Veteran cookbook writers Weinstein and Scarbrough think so. They consider grains to be “the gourmet ingredient hidden in plain sight” and set out to “make them the focus of the meal, not an afterthought with a pat of butter” on the side. They set out to “ explore — and yes — play around with whole grains as the very ballast of a dish, the way that chicken breasts might be in a sauté skillet. In all that follows, a whole grain is the heart of a recipe’s flavors, the fulcrum on which the others balance.”
A promising kick-off indeed. The book begins with a comprehensive primer on grains: The health benefits, the various cooking methods, when to pre-soak and when you can skip straight to cooking: Yes to triticale, sorghum and rye berries; no to teff, rice or Job’s Tears; sometimes for bulgur, depending on the type. The recipes are set up in three sections: Early (breakfast things), Cold (salads and such that could be made ahead), and Warm (hot meals and entrees.)
I started with breakfast, which is a natural starting point for whole grains — both in terms of resolutions to begin each day in a more healthy (but still delicious) way, and because grains are already a part of so many breakfast foods. But I must confess, it was a bumpy beginning. The make-ahead multigrain muesli with old-fashioned oats, wheat flakes, barley flakes, soybean flakes and dried fruits came together with ease, and I appreciated the serving options: the basic yogurt and cereal, refrigerated overnight “I remember my Swiss grandmother way”, the “I’m freezing this morning way” warmed through with milk and the “I overslept way” which simply splashes cold milk or yogurt on the muesli. It was good, but in a “aren’t I being good way” rather than an “oh my this is delicious” way. The Way-More-Than-Just-Oats-Granola evoked a similar response in me — well-written recipe, great end result, but nothing revelatory. The quinoa cashew muffins were a moist and fairly tasty reminder of my ever so earnest vegetarian college years. And the oat and amaranth pancakes were really lovely to cook, and left us filled for far longer than a traditional carb-laden pancake but it took a very nearly inappropriate amount of maple syrup to make me forget that I was being virtuous. Wheat berry salad with zucchini, almonds and boiled lemons was interesting texturally but not something I would crave or rush to make again. Maybe this was just the way it needed to be. Things that are good for you might just not taste as good as things that are not.
Things picked up with the Syrian silah — a wheat berry, fennel, pistachio and pomegranate breakfast blend that is traditionally served to celebrate a baby’s first teething — which was bright, fragrant and delicious both warm and cold. Spanish-inspired black barley salad with chickpeas, dates and toasted almonds was a bite of Barcelona. Roasted corn soup with onion confit was rich and indulgent, and the celery root and sorghum gratin felt downright indulgent. Millet and spinach casserole was a confident stand-in for spanakopita and farro with nectarines, basil, and pine nuts was an intriguing balance of sweet, salty, fresh and nutty and inspired a summer’s worth of (successful) experimentation with different combinations of fruits, nuts, grains and cheeses. And the wild rice, chicken and chorizo casserole has been in constant rotation in my kitchen since I first tested it.
Converting the carb loving masses to the goodness of grains is no small endeavor. But with flavorful ingredients and sometimes inspirational combinations,
Grain Mains: 101 Surprising and Satisfying Whole Grain Recipes for Every Meal of the Day leads the way.

• [PROMPT]
Answer from the cookbook review above:
1. What are the three sections the recipes are divided into?
2. Which grains does the primer say need no pre-soaking?
3. Which dish has stayed in constant rotation in the reviewer's kitchen?

• [RECORDS SUPPLIED]
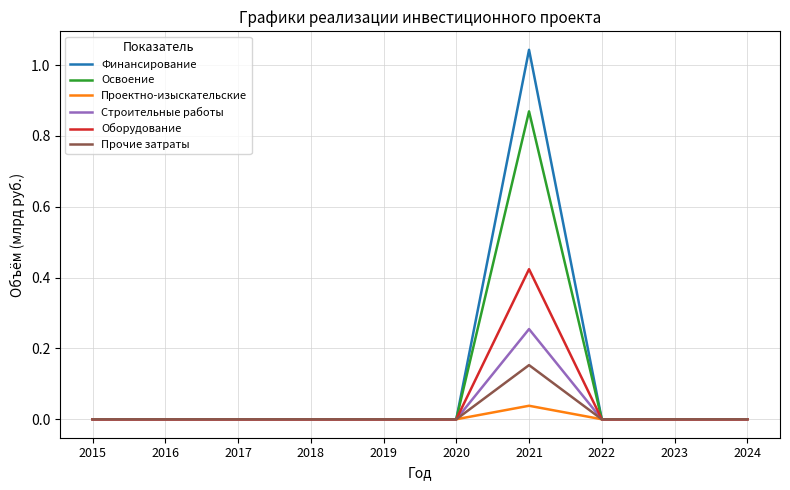

Rank the series by their maximum value, from highest to lowest.

Финансирование, Освоение, Оборудование, Строительные работы, Прочие затраты, Проектно-изыскательские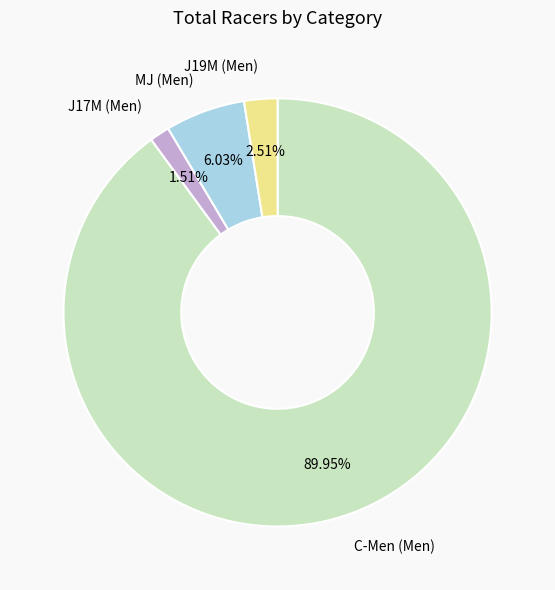

How many segments does this pie chart have?

4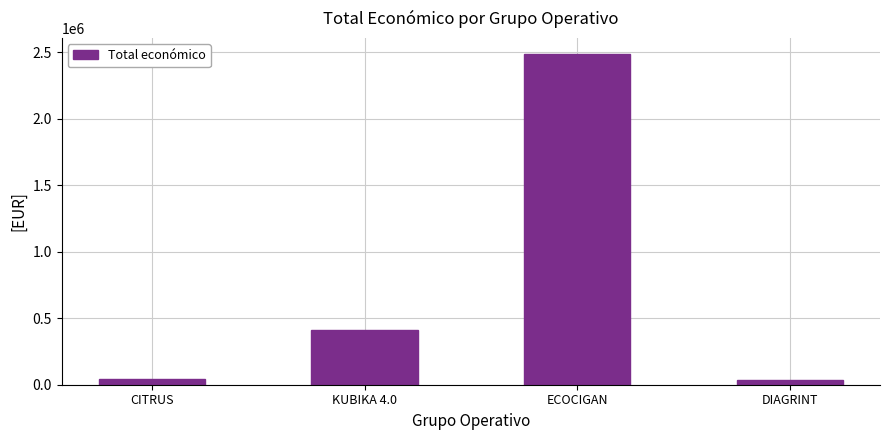

What is the label of the 2nd bar from the right?

ECOCIGAN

• [RESPONSE TO THE EXERCISE]
1. Early, Cold, and Warm.
2. Teff, rice, and Job's Tears.
3. The wild rice, chicken and chorizo casserole.